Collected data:

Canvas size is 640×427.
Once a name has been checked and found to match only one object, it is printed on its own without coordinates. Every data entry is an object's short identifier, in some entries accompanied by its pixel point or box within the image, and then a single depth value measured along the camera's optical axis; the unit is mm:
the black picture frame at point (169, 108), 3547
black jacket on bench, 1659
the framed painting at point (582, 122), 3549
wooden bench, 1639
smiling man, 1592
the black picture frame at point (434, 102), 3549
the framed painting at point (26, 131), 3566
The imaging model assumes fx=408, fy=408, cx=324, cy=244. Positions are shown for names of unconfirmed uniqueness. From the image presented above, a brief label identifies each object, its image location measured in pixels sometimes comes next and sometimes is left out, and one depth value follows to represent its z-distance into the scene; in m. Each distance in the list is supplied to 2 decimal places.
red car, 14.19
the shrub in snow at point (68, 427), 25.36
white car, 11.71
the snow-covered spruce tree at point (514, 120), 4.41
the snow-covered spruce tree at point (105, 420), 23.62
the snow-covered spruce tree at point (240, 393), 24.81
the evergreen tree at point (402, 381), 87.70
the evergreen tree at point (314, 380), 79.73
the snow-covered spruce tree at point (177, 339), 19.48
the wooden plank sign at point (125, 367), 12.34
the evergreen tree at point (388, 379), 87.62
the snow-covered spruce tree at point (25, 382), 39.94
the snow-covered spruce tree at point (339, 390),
...
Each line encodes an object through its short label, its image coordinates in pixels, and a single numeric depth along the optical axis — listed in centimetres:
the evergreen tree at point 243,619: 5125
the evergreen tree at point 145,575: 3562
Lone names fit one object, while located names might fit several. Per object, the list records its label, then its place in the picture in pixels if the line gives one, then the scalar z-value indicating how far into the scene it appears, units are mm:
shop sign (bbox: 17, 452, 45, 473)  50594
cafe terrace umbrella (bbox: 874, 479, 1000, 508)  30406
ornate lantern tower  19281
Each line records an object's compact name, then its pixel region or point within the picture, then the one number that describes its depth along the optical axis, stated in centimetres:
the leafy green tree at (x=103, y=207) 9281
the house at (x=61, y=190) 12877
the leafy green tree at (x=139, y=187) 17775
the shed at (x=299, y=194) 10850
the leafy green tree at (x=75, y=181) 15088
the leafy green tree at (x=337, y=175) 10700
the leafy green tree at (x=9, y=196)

EXERCISE INSTRUCTIONS:
Looking at the records above, return exactly the lines from the line with "Canvas size is 640×427." to the line with "the black picture frame at point (434, 102), 3549", both ends included.

RESPONSE TO THE TASK:
Canvas size is 640×427.
Once a name has been checked and found to match only one object, it is printed on its own without coordinates. Every data entry is an object's short identifier, in some entries accompanied by its pixel point or box within the image, and then a single depth value measured along the camera's optical axis; the unit is mm:
the black picture frame at point (169, 108), 3547
black jacket on bench, 1659
the framed painting at point (582, 122), 3549
wooden bench, 1639
smiling man, 1592
the black picture frame at point (434, 102), 3549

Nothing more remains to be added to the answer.